Abstract 13452: Age-Related Increases in Arterial Stiffness is Attenuated With Long-Term Senolytic Therapy in Mice

Abstract

Introduction: It has been established that with advancing age, large elastic arteries (i.e. aorta) demonstrate increased stiffening resulting in detrimental CV health outcomes. Cellular senescence, the permanent arrest of the cell cycle, within the vasculature is characterized by a population of cells that are profibrotic and proinflammatory. Profibrotic and proinflammatory environments have been shown to directly lead to increased large artery stiffness (LAS) with aging. We tested the hypothesis that treatment with the senolytic cocktail dasatinib and quercetin (D&Q) will attenuate LAS in aging mice. Methods: 21-month-old C57Bl/6 mice were treated with D&Q or vehicle via oral gavage on a bi-monthly basis for three months. LAS was measured pre, mid and post treatment by quantifying the aortic pulse wave velocity (aPWV) using a combined Doppler and EKG recording system.

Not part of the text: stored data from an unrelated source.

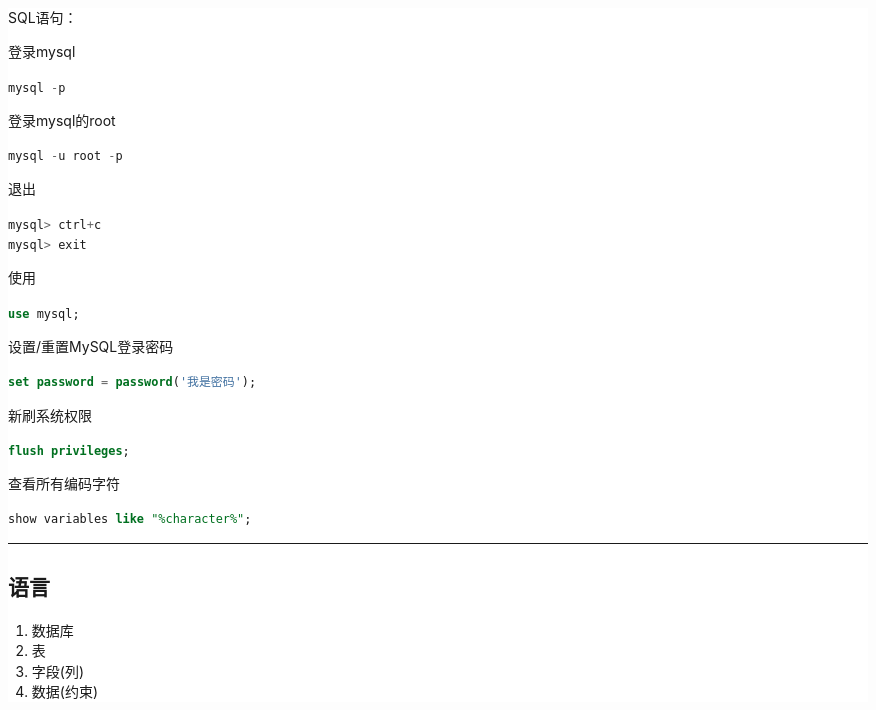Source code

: SQL语句：

登录mysql

```sql
mysql -p
```

登录mysql的root

```sql
mysql -u root -p
```

退出

```sql
mysql> ctrl+c
mysql> exit
```





使用

```sql
use mysql;
```

设置/重置MySQL登录密码

```sql
set password = password('我是密码');
```

新刷系统权限

```sql
flush privileges;
```


查看所有编码字符

```sql
show variables like "%character%";
```




----------------------------------------
## 语言

1. 数据库
2. 表
3. 字段(列)
4. 数据(约束)





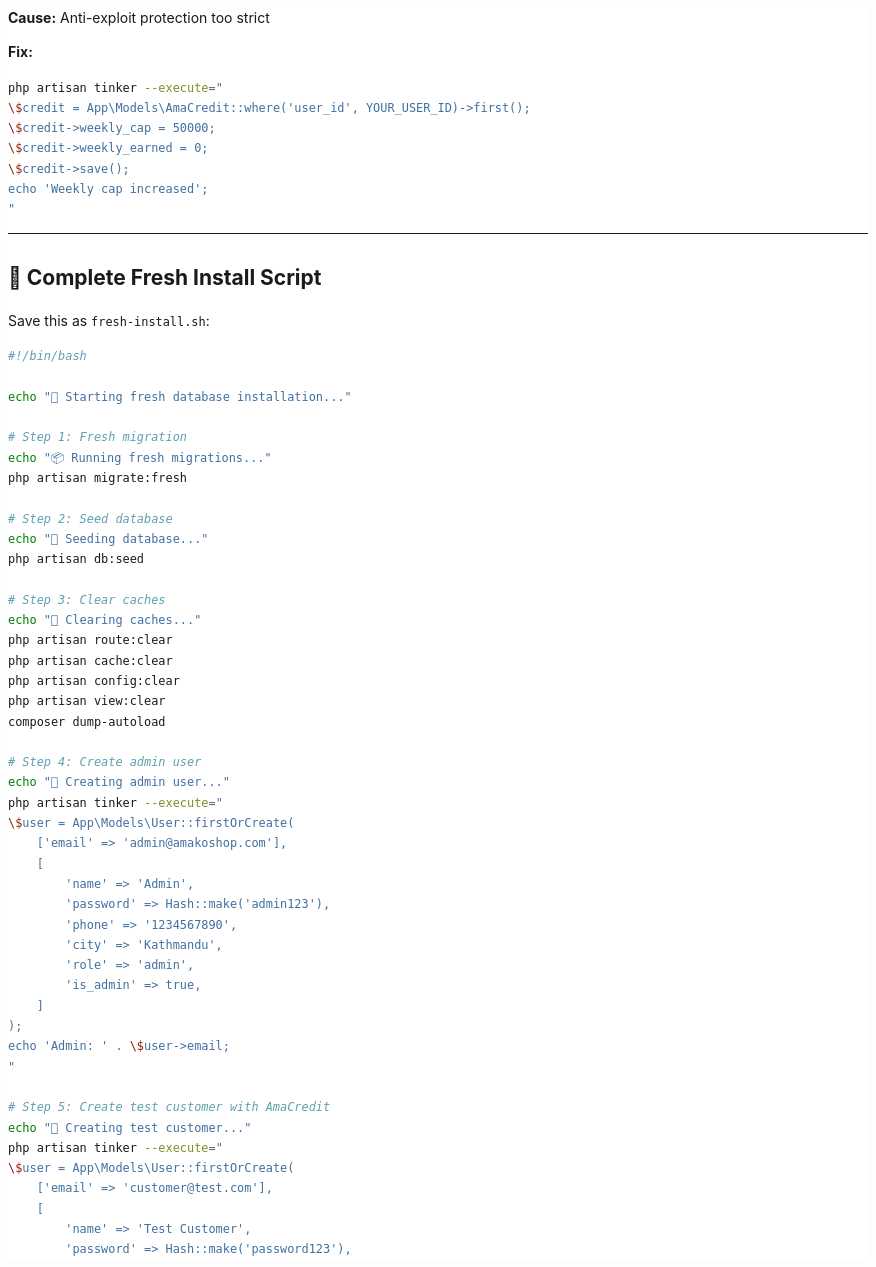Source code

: **Cause:** Anti-exploit protection too strict

**Fix:**
```bash
php artisan tinker --execute="
\$credit = App\Models\AmaCredit::where('user_id', YOUR_USER_ID)->first();
\$credit->weekly_cap = 50000;
\$credit->weekly_earned = 0;
\$credit->save();
echo 'Weekly cap increased';
"
```

---

## 📝 **Complete Fresh Install Script**

Save this as `fresh-install.sh`:

```bash
#!/bin/bash

echo "🔄 Starting fresh database installation..."

# Step 1: Fresh migration
echo "📦 Running fresh migrations..."
php artisan migrate:fresh

# Step 2: Seed database
echo "🌱 Seeding database..."
php artisan db:seed

# Step 3: Clear caches
echo "🧹 Clearing caches..."
php artisan route:clear
php artisan cache:clear
php artisan config:clear
php artisan view:clear
composer dump-autoload

# Step 4: Create admin user
echo "👤 Creating admin user..."
php artisan tinker --execute="
\$user = App\Models\User::firstOrCreate(
    ['email' => 'admin@amakoshop.com'],
    [
        'name' => 'Admin',
        'password' => Hash::make('admin123'),
        'phone' => '1234567890',
        'city' => 'Kathmandu',
        'role' => 'admin',
        'is_admin' => true,
    ]
);
echo 'Admin: ' . \$user->email;
"

# Step 5: Create test customer with AmaCredit
echo "👤 Creating test customer..."
php artisan tinker --execute="
\$user = App\Models\User::firstOrCreate(
    ['email' => 'customer@test.com'],
    [
        'name' => 'Test Customer',
        'password' => Hash::make('password123'),
```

Expression of inflammatory genes was assessed by quantitative polymerase chain reaction. Aortic tissue histology was assessed by standard histological methods. Results: D&Q treatment attenuated the age-associated increase in LAS in mice. In the vehicle group, we observed that aPWV increased steadily with age in the vehicle group at 21, 22.5 and 24 months of age (338.9 ± 10.84 cm/s, 351.6 ± 11.53 cm/s, and 369.5 ± 18.57 cm/s respectively, intragroup p=0.004). However, in the D&Q group, we observed a blunted response with corresponding aPWVs (339.5 ± 12.96 cm/s, 322.9 ± 13.9 cm/s, and 342.1 ± 5.67 cm/s; intragroup p=0.7729). Intergroup analysis confirms a significant difference with a p<0.001. Inflammatory markers (TGF-β and TNF-α) were significantly reduced in the D&Q compared to the vehicle group (p<0.05). Extracellular matrix collagen content was lower in aortic tissue from D&Q treated compared to vehicle mice (p<0.01). Conclusions: Chronic, intermittent administration of D&Q prevented the progression of aortic stiffening with advancing age as measured in a longitudinal preclinical mouse study. Aortic inflammatory markers were reduced in the treatment group and similarly the treatment group had attenuated fibrosis vs. vehicle controls. Overall, senolytic therapy represents a potential therapy for aortic fibrosis and age-related increases in large artery stiffness.